The Florida Space Coast is easy-viewing for Cape Canaveral launches, but that's about all that's easy about it. You might recognize 2009 as a tough recession year. That's when three young friends–Eddy, “Cueball” (Heath), and Jesse¬–graduate from high school. The three of them have part-time work moving furniture, but mostly they fish, smoke pot, and listen to the biker gangs talk smack. It's already been a tough year for best friends Eddy and Cueball; five members of their friends died before graduation. The future doesn't hold much promise. Eddy is smart enough to go to college, but on what? His more realistic dream is to one day open his own tattoo studio.

It's not a nice term, but most of the beach crowd qualifies as “poor white trash except that several–notably Jesse and his twin brother Draco–are mixed race. Poor Draco. He was intelligent until he held two sheets of LSD to his face and burned out his brain to the point of being monosyllabic. Another local guy gets his jollies by keeping baby alligators in a septic tank and glass cages of poisonous snakes and frogs in his garage. Even Eddy's job is tenuous; the moving company is a used van owned by Bird, Cueball's father, a former biker whose handle comes from having done time in San Quentin for drug running; he went from jailbird to free bird.

You'd think that Bird would be done with drug dealing, but you'd be wrong. Bird took the fall for Seizer, probably a misspelling of Caesar. However you arrange the letters, he's a big-time criminal who shows up in Florida with a scheme: Use young guys to move drugs up and down the East Coast under the pretense of moving furniture. Cueball and Eddy are among the first recruits, though Eddy is reticent. After all, he’s never been north of the Georgia border and realizes the inherent dangers. Plus, he has his eye on Gin, a tough young lady whose AWOL father was a Deadhead and a mother, Colt, who is now the partner of Del Ray, another biker turned hoodlum.

Before you can say “palm tattoo,” the bikers and teens are in cahoots. They know who's on the “team” by the inked palm trees on their hands designed by Eddy. Bird, assisted by Del Ray, are Seizer's heads of operation and many of the bikers work in camouflaged “factories” tucked into the swamps. In a warped way, everyone is a capitalist. The drug they are manufacturing–nicknamed shank–is all the rage. It's like crank (crystal meth) in a time- release formula that eventually chills out the user. Never mind that toxic chemicals are used or the fact that it's addictive. Seizer's not wrong, but perhaps you see flaws in the plan.
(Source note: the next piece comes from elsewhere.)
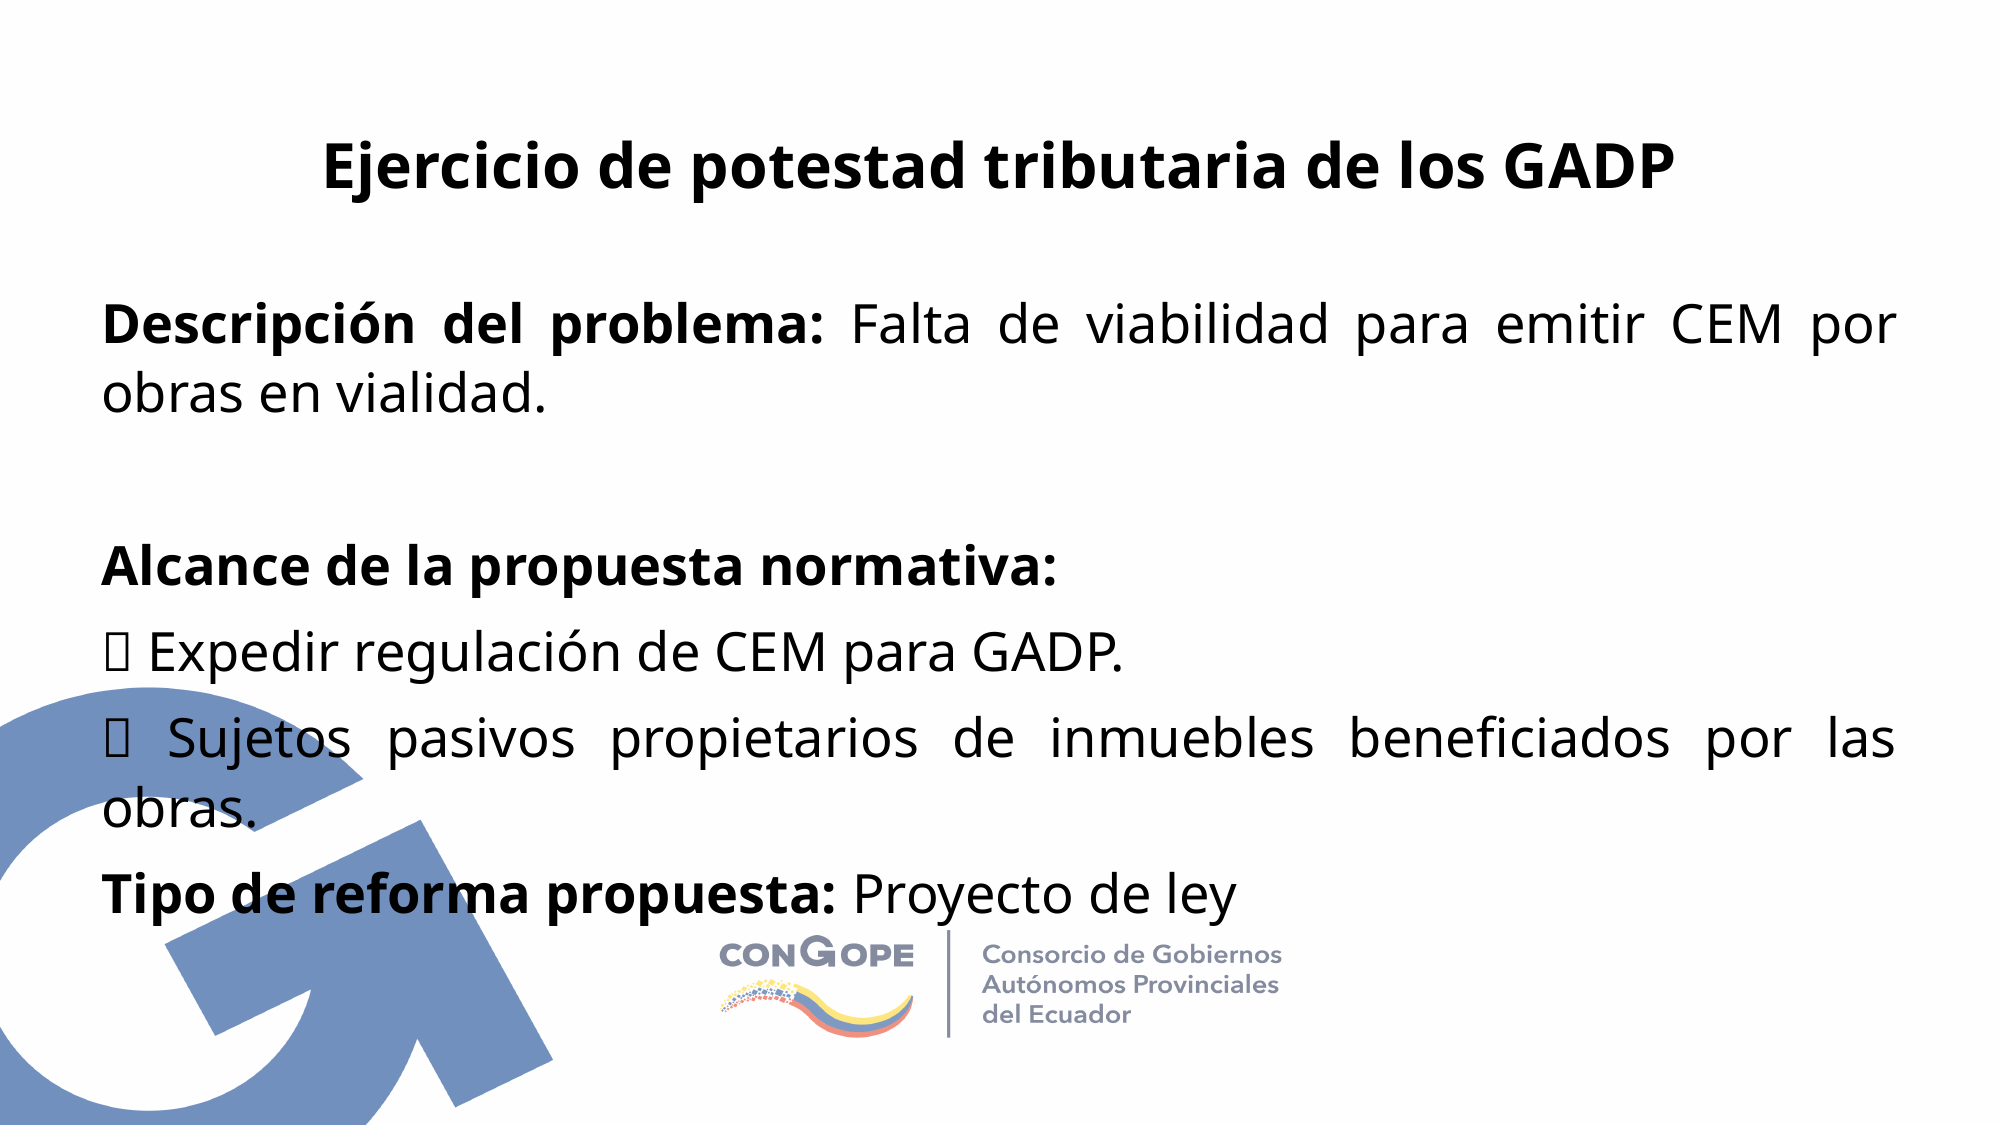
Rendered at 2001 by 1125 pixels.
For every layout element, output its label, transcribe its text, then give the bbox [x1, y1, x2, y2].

picture [0, 0, 2001, 1125]
title Ejercicio de potestad tributaria de los GADP [137, 59, 1863, 277]
text_box Descripción del problema: Falta de viabilidad para emitir CEM por obras en vialidad. Alcance de la propuesta normativa:  Expedir regulación de CEM para GADP.  Sujetos pasivos propietarios de inmuebles beneficiados por las obras. Tipo de reforma propuesta: Proyecto de ley [86, 277, 1914, 932]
First of all, there's a lot of money involved. If you think young athletes and big money are a bad mix, what about guys barely shaving? Add anarchistic bikers, rival gangs, ethnic tension with Cuban drug runners, too much sampling of the product, old scores to settle, jealousy, and a power vacuum and it's easy for chemical dreams to become chaos, megalomania, suspicion, arson, and murder.

Will either the insightful Eddy or dumb-as-a-rock Cueball break from a life of crime? The novel's ending is simultaneously ambiguous and chilling. Pan’s novel makes your skin crawl and run to the shower. Why read it? If you think the purpose of a good book or movie is to take you places you're not likely to visit, Florida Palms is your ticket. You will enter the minds of some truly dangerous individuals. Social class issues come into play. Who buys the shank being produced by people you'd rather not know? Finally, it implies the answer to the old question of what happens when hope vanishes.

A few critiques. Florida Palms is overly wrong and suffers from the difficulty of keeping straight who is on what side in a tale that relies upon shifting alliances. Its moral is clear, though: Crime does pay, but don't wait too long to spend ill-begotten loot!